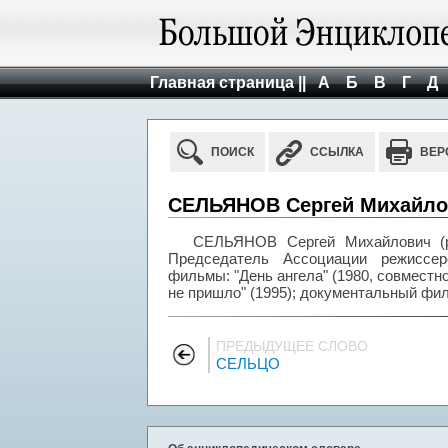
Главная страница ||
А
Б
В
Г
Д
ПОИСК
ССЫЛКА
ВЕР
СЕЛЬЯНОВ Сергей Михайлов
СЕЛЬЯНОВ Сергей Михайлович (р.
Председатель Ассоциации режиссеро
фильмы: "День ангела" (1980, совместно
не пришло" (1995); документальный фил
ПРЕДЫДУЩЕЕ СЛОВО
СЕЛЬЦО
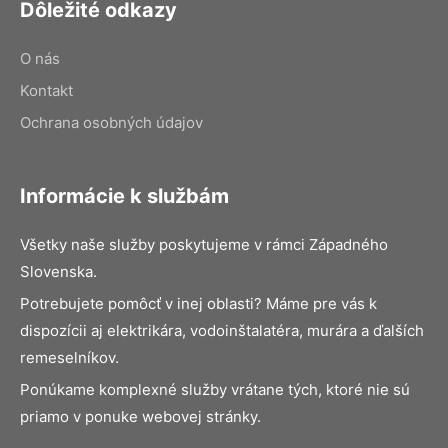
Dôležité odkazy
O nás
Kontakt
Ochrana osobných údajov
Informácie k službám
Všetky naše služby poskytujeme v rámci Západného
Slovenska.
Potrebujete pomôcť v inej oblasti? Máme pre vás k
dispozícii aj elektrikára, vodoinštalatéra, murára a ďalších
remeselníkov.
Ponúkame komplexné služby vrátane tých, ktoré nie sú
priamo v ponuke webovej stránky.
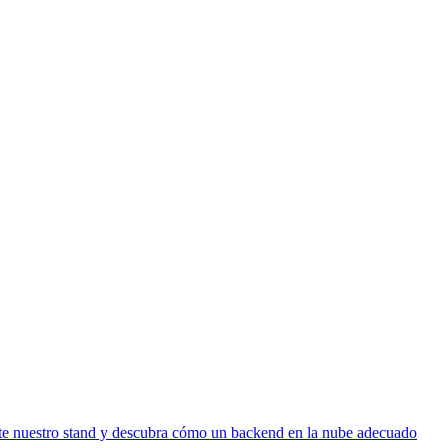
ite nuestro stand y descubra cómo un backend en la nube adecuado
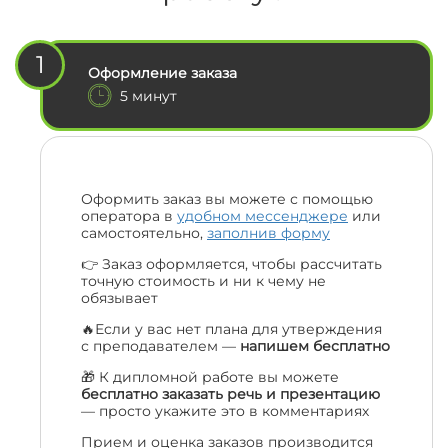
1
Оформление заказа
5 минут
Оформить заказ вы можете с помощью
оператора в
удобном мессенджере
или
самостоятельно,
заполнив форму
👉 Заказ оформляется, чтобы рассчитать
точную стоимость и ни к чему не
обязывает
🔥Если у вас нет плана для утверждения
с преподавателем —
напишем бесплатно
🎁 К дипломной работе вы можете
бесплатно заказать речь и презентацию
— просто укажите это в комментариях
Прием и оценка заказов производится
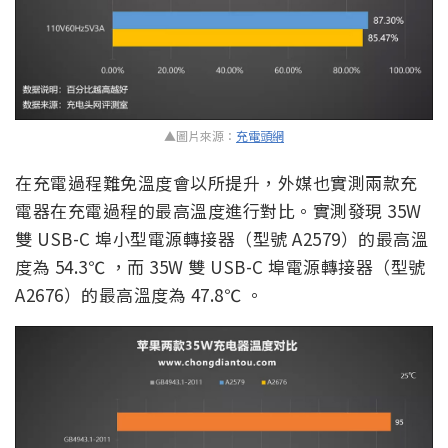
▲圖片來源：
充電頭網
在充電過程難免溫度會以所提升，外媒也實測兩款充
電器在充電過程的最高溫度進行對比。實測發現 35W
雙 USB-C 埠小型電源轉接器（型號 A2579）的最高溫
度為 54.3℃ ，而 35W 雙 USB-C 埠電源轉接器（型號
A2676）的最高溫度為 47.8℃ 。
^^^^
### WHAT IS REQUIRED
Excluding every picture, set down the listing exactly.

### RESULT
Главная страница ||
А
Б
В
Г
Д
ПОИСК
ССЫЛКА
ВЕР
СЕЛЬЯНОВ Сергей Михайлов
СЕЛЬЯНОВ Сергей Михайлович (р.
Председатель Ассоциации режиссеро
фильмы: "День ангела" (1980, совместно
не пришло" (1995); документальный фил
ПРЕДЫДУЩЕЕ СЛОВО
СЕЛЬЦО
Dôležité odkazy
O nás
Kontakt
Ochrana osobných údajov
Informácie k službám
Všetky naše služby poskytujeme v rámci Západného
Slovenska.
Potrebujete pomôcť v inej oblasti? Máme pre vás k
dispozícii aj elektrikára, vodoinštalatéra, murára a ďalších
remeselníkov.
Ponúkame komplexné služby vrátane tých, ktoré nie sú
priamo v ponuke webovej stránky.
ite nuestro stand y descubra cómo un backend en la nube adecuado
1
Оформление заказа
5 минут
Оформить заказ вы можете с помощью
оператора в
удобном мессенджере
или
самостоятельно,
заполнив форму
👉 Заказ оформляется, чтобы рассчитать
точную стоимость и ни к чему не
обязывает
🔥Если у вас нет плана для утверждения
с преподавателем —
напишем бесплатно
🎁 К дипломной работе вы можете
бесплатно заказать речь и презентацию
— просто укажите это в комментариях
Прием и оценка заказов производится
▲圖片來源：
充電頭網
在充電過程難免溫度會以所提升，外媒也實測兩款充
電器在充電過程的最高溫度進行對比。實測發現 35W
雙 USB-C 埠小型電源轉接器（型號 A2579）的最高溫
度為 54.3℃ ，而 35W 雙 USB-C 埠電源轉接器（型號
A2676）的最高溫度為 47.8℃ 。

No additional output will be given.